── Source passage

Domestic Partnership laws are new and growing. You can avoid and defend against domestic partnership pitfalls in Court. Using a real life New Jersey case where a New Jersey attorney claiming he is the "domestic partnership" expert, this article will show you how to fight back when such an attorney abuses the law. Notably, check your State's laws as usually attorneys can not claim they are experts unless the State certifies an attorney as an expert in a certain field.

Domestic Partnership is Not a Marriage The New Jersey Domestic Partnership Act N.J.S.A. 26:8A-1 et seq.(the "DPA") was enacted on January 12, 2004. The DPA is a limited rights statute to persons who want to file as domestic partners. The limitations are against various forms of discrimination against domestic partners, allows certain visitation and decision-making rights in a health care setting and, in some cases, health insurance benefits where either partner may be named on the other's insurance. The DPA is more of a health care proxy statute than anything else. The statute's intent that property rights in DPA termination filings shall not be joint and the DPA is not akin to a marriage is evident by the New Jersey Assembly Committee Statement, 210th Legislature proceedings:

"Domestic partnership is a status distinct from marriage" and

"The bill draws . . . legal distinctions to reflect the continuing difference between each (marriage and domestic partnership) . . . property acquired by one partner during a domestic partnership is treated as the property of that individual, unlike in a marriage where joint ownership may arise by law." Id. (NJ Assem. Comm. State., A.B. 3743, 12/11/2003).

Thus, New Jersey has the most restrictive domestic partnership statute in the area of property rights because it does not allow the creation of a marriage type relation nor joint property ownership to domestic partners. The policy behind the DPA's restrictions against a Court in a termination proceeding to disengage itself with property and equitable distribution issues appears to be because the DPA is more of a health care proxy, being a simplified statute giving limited rights with a simplified procedure to terminate based on certain causes of action filed in the family court.

Civil Unions Are Akin to Marriages

The only statute mandating property or equitable distribution is the Civil Union Statute NJSA 37:1-31 effective February 20, 2007. It makes clear that it shall not override the parties' DPA status that was filed before the Civil Union's effective date of February, 2007, unless those parties file for a civil union, to wit:

" This act shall not alter the rights and responsibilities of domestic partnerships existing before the effective date of this act, ... Entry into a civil union, when joined by both parties to an existing domestic partnership, shall operate to terminate the domestic partnership. N.J.S.A. 26:8A-4.1

Limited Domestic Partnership Rights Remain if a Civil Union is Not Filed

Same-sex partners who entered into a domestic partnership prior to the February, 2007 date of the Civil Union Act are eligible to either remain in a domestic partnership or enter into a civil union, terminating the domestic partnership. N.J.S.A. 26:8A-4.1. New Jersey Attorney General Stuart Rabner issued N.J. Formal Opinion No. 3-2007, 2007 WL 749807 (N.J.A.G.) on February 16, 2007, confirming "The rights and responsibilities of domestic partnerships existing before the effective date of L. 2006, c. 103 (the Civil Union Act") will not be altered. N.J.S.A. 26:8A-4.1. N.J.S.A. 26:8A-4.1 repeates that exact language in the statute.

────

- Exercise set:
• a. According to the domestic partnership article, on what date was the New Jersey Domestic Partnership Act enacted?
• b. Update the domestic partnership article's part that opens with the words "Same-sex partners who" and closes with "in the statute.", replacing "Same-sex partners" with "Same-sex couples".
• c. Write what follows the last sentence of the domestic partnership article.

── Records shown

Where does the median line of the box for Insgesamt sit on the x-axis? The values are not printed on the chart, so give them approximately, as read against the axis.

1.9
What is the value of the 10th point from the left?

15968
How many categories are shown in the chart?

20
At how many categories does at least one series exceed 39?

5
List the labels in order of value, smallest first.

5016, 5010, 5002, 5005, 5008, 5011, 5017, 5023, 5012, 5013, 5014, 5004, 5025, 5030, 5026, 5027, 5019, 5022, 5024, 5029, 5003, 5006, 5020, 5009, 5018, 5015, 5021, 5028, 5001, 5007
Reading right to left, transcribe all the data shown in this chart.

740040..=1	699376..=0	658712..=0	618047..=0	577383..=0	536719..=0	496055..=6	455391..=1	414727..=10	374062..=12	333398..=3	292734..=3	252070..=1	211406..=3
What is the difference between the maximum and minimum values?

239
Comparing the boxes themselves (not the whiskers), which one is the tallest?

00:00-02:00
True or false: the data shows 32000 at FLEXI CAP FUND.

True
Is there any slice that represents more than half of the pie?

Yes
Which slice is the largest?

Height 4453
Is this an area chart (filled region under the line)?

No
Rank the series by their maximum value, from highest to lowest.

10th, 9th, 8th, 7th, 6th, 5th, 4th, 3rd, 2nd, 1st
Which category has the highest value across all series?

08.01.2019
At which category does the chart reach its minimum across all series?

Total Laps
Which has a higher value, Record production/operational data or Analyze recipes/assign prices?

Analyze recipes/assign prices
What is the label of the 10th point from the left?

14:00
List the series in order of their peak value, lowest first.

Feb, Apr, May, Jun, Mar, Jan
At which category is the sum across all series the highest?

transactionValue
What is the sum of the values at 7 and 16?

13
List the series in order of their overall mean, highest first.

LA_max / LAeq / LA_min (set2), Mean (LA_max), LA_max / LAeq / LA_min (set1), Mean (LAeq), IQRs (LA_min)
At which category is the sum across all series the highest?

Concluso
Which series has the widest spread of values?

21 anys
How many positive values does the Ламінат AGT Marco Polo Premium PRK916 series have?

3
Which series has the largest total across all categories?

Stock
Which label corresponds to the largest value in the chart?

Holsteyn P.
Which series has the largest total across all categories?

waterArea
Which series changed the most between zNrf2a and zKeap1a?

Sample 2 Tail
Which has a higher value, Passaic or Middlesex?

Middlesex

────

- Set of answers:
• a. January 12, 2004

• b.
Same-sex couples who entered into a domestic partnership prior to the February, 2007 date of the Civil Union Act are eligible to either remain in a domestic partnership or enter into a civil union, terminating the domestic partnership. N.J.S.A. 26:8A-4.1. New Jersey Attorney General Stuart Rabner issued N.J. Formal Opinion No. 3-2007, 2007 WL 749807 (N.J.A.G.) on February 16, 2007, confirming "The rights and responsibilities of domestic partnerships existing before the effective date of L. 2006, c. 103 (the Civil Union Act") will not be altered. N.J.S.A. 26:8A-4.1. N.J.S.A. 26:8A-4.1 repeates that exact language in the statute.

• c.
Defending Against the Abusive Attorney & Client

A. When Lawyers Lie

Unfortunately, some lawyers will lie and file frivolous pleadings to make money. Your goal is to attack every lie.

In this real life New Jersey case, the parties had no joint assets and the partnership ended in less than 22 months. The one partner who disappeared out of state was warned not to take the other partners funds she was holding in trust. She took the funds anyhow with her attorney accompanying her to the bank by his office and having her sign the funds over to him to depsoit in his attorney escrow account, refusing to notify anyone he made that deposit. The lawyer and his client immediately demanded by letter the other domestic partner agree to paying $100,000.00 in 2 days, never disclosing he took the claimed funds, and threatening legal action against the partner whom he knew did not want her private life exposed. The other partner obtained a court order against the attorney and his client to return the converted funds. The attorney and the client retaliated with an ex parte proceeding in another court, never disclosing the true facts to the court nor that they converted funds subject to a court order, obtained unlawful restraints, including free speech restraints, and tried to have the court prevent the partner from any other civil or criminal filings against the attorney and his unscrupulous client filed a fraudulent lis pendens before they docketed an action and filed an amended complaint, including palimony in further retaliation when the partner sued the attorney and the other partner for conspiracy, conversion and other actions regarding their misconduct.

B. No Lawyer Should Restrain Your Freedom of Speech Unless They Have Something to Hide

If an attorney attempts to restrain your free speech, fight it because they have something to fear-namely the discovery of their misconduct. In this example, it is incredible that a licensed attorney would attempt to abridge free speech when States do not justify such injunctions. THE NEW JERSEY CONSTITUTION OF 1947,ARTICLE I. RIGHTS AND PRIVILEGES provides for free speech. You only have to be careful of defamation, which would be a false statement. if you are not making a false statement or you are making an opinion, then noone should abridge your rights to speak freely. If you want to state that someone stole or embezzled your property and it is true, then you have every right to make that statement.

C. Palimony Should Not Be Abused in Domestic Partnership Cases

It is incredible that a licensed attorney would make a palimony claim in a less than 22 month domestic partnership termination proceeding. "A critical element of a palimony claim is cohabitation for a significant period of time." McDonald v. Estate of George Mavety, 383 N.J.Super.347, 360, 891 A.2d 1218 (App.Div.), certif. denied,187 N.J. 79, 899 A.2d 302 (2006); The appellate division held 2 1/2 years was deemed not a significant period to support a palimony claim. In re Estate of Sasson, 387 N.J.Super. 459, 904 A.2d 769 N.J.Super.A.D.(2006 ) . Sasson distinguished cases where historically palimony was granted in long term cohabitations of over 10 years and more. In this case, the parties were not even together for 2 years.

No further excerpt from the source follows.